◆ EXERCISE GOAL ◆
The expected answer is the set of lines in the data below between the line holding "24: (241, 66, 1.29)" and the line holding "39: (234, 66, 1.29)", inclusive, written out exactly.

◆ DATA FOR THIS EXERCISE ◆

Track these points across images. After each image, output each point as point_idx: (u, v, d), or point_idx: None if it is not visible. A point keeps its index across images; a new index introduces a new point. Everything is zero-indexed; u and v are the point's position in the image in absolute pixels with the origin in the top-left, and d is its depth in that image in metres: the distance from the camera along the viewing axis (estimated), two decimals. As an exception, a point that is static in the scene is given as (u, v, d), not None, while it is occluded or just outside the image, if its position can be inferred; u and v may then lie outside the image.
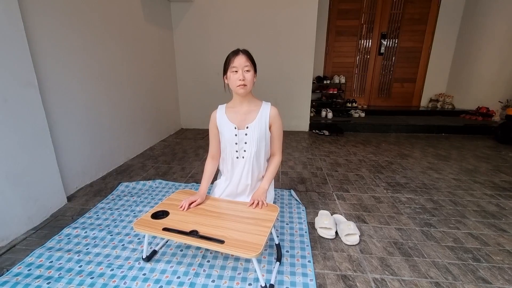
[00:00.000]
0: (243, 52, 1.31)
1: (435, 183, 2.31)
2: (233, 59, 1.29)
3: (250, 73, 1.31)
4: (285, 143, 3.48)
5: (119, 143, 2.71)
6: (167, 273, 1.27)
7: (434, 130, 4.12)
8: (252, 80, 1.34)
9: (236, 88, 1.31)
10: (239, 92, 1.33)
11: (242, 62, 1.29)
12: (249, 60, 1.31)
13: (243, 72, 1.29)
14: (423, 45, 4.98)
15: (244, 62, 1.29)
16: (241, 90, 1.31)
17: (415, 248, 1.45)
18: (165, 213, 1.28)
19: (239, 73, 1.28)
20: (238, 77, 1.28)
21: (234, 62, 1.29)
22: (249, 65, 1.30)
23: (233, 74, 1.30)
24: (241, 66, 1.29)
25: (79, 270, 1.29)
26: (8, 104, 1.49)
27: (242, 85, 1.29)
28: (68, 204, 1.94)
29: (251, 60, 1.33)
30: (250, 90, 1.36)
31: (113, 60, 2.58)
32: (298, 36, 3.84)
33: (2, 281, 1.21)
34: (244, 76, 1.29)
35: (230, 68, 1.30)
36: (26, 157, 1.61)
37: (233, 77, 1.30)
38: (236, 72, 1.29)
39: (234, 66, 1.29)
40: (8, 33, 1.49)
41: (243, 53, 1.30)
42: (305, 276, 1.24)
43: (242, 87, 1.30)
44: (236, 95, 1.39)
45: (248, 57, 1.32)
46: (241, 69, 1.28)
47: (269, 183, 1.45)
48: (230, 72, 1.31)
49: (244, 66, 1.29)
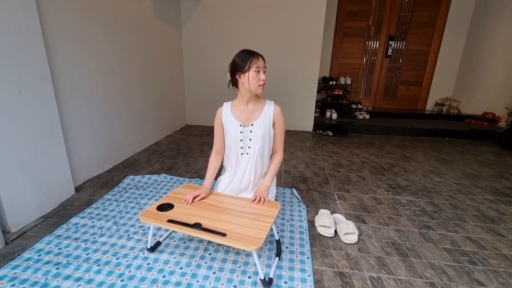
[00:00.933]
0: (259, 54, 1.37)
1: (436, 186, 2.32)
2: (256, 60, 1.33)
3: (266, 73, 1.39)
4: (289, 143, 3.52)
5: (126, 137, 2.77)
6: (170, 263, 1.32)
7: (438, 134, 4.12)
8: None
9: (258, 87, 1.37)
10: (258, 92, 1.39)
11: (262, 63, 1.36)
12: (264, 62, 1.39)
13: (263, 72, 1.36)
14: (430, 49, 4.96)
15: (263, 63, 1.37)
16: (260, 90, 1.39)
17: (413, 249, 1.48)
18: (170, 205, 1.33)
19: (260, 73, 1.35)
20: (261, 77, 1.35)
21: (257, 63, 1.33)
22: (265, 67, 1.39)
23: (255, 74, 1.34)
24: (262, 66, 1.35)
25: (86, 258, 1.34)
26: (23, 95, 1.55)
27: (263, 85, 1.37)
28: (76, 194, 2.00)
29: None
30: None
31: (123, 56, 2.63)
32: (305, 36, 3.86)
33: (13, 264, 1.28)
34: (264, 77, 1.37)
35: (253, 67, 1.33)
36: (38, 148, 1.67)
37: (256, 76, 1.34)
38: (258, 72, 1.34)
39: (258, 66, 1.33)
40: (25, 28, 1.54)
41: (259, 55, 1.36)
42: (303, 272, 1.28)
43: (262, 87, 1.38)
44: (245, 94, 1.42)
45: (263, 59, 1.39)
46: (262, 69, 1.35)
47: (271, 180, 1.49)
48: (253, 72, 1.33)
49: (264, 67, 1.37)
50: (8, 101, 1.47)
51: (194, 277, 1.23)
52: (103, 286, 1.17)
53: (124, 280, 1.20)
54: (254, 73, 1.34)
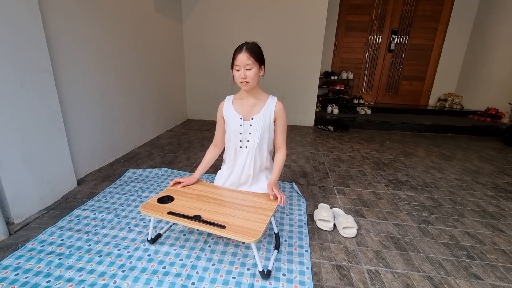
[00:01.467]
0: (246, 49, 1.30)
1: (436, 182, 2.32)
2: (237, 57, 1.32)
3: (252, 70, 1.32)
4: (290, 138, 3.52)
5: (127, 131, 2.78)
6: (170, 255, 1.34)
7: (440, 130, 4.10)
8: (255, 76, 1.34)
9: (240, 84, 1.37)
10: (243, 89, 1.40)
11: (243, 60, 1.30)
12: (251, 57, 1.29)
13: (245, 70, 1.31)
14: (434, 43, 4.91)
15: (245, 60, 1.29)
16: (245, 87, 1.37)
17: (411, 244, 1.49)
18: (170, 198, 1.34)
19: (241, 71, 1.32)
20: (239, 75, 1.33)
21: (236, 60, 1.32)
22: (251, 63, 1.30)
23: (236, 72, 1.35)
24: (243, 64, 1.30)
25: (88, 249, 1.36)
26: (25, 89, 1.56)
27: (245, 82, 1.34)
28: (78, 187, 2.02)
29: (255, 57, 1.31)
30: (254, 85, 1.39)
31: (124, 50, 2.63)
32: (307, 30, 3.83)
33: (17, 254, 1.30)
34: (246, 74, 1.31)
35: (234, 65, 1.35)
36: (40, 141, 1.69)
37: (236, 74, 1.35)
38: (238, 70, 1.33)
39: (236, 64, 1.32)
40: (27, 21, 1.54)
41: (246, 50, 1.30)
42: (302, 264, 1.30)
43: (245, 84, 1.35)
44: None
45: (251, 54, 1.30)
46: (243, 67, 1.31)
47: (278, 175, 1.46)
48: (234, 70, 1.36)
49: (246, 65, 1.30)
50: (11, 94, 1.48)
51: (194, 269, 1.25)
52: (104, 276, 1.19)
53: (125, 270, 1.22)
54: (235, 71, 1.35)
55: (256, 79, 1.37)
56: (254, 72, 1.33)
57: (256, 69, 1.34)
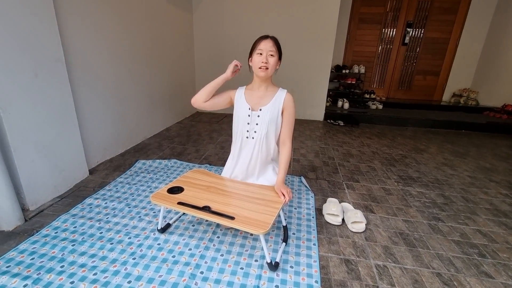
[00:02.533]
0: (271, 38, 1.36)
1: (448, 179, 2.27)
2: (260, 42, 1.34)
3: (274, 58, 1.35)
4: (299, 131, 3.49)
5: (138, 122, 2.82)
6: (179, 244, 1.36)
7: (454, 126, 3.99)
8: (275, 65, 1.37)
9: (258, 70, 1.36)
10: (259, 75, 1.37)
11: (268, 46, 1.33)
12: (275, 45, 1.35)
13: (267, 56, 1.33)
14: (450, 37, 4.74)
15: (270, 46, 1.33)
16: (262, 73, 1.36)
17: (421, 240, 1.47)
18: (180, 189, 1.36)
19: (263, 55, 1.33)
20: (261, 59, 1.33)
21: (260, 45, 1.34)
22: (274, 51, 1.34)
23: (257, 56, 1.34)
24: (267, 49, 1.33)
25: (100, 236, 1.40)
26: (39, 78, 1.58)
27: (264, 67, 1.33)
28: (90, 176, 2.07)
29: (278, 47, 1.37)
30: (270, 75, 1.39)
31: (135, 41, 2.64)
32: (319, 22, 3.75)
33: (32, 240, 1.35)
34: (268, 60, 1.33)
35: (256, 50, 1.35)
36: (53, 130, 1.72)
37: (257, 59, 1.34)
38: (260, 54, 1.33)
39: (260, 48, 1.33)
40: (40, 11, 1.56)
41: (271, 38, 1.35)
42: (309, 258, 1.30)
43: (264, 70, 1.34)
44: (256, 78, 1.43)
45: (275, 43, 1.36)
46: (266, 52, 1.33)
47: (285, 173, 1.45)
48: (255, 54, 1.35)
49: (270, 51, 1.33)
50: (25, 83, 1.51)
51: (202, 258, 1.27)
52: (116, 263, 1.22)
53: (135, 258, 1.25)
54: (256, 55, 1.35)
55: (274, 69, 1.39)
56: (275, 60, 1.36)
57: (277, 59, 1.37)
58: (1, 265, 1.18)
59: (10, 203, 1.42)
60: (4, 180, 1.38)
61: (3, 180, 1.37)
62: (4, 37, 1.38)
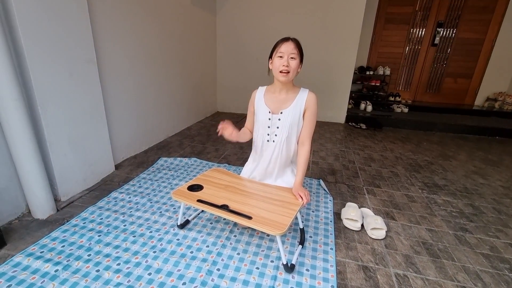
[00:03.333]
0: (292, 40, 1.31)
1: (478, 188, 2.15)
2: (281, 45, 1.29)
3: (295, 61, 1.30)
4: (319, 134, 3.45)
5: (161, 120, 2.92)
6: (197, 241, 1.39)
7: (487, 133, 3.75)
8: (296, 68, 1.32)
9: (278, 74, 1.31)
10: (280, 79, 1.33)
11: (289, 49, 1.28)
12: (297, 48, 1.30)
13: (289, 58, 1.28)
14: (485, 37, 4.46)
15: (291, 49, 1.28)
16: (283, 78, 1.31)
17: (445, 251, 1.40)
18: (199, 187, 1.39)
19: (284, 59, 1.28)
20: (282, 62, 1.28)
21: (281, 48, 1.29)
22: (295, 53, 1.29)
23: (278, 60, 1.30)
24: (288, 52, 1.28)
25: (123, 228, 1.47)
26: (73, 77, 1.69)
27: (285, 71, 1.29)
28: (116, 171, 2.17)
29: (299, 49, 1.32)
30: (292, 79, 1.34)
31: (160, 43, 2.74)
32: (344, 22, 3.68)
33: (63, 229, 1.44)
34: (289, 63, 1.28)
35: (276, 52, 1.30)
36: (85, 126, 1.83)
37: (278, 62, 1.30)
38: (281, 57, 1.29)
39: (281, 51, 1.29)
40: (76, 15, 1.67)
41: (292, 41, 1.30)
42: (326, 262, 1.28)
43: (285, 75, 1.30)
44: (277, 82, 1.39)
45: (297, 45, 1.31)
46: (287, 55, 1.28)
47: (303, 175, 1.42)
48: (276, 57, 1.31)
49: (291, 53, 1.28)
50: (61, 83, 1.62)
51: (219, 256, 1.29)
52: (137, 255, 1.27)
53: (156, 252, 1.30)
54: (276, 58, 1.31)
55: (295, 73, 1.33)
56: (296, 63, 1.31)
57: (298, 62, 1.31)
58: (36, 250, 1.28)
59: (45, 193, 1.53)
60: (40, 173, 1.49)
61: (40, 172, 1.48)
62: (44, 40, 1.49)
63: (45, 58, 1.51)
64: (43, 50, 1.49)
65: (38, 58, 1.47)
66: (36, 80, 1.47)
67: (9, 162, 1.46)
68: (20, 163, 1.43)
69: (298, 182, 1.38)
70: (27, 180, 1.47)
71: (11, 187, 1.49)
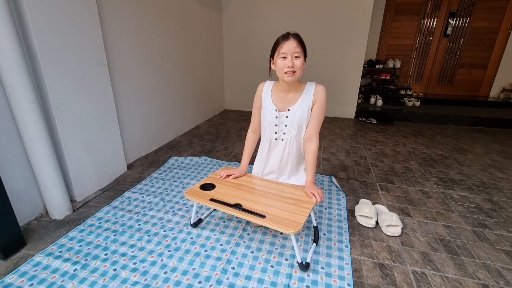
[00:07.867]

◆ ANSWER TO THE PROBLEM ◆
24: (241, 66, 1.29)
25: (79, 270, 1.29)
26: (8, 104, 1.49)
27: (242, 85, 1.29)
28: (68, 204, 1.94)
29: (251, 60, 1.33)
30: (250, 90, 1.36)
31: (113, 60, 2.58)
32: (298, 36, 3.84)
33: (2, 281, 1.21)
34: (244, 76, 1.29)
35: (230, 68, 1.30)
36: (26, 157, 1.61)
37: (233, 77, 1.30)
38: (236, 72, 1.29)
39: (234, 66, 1.29)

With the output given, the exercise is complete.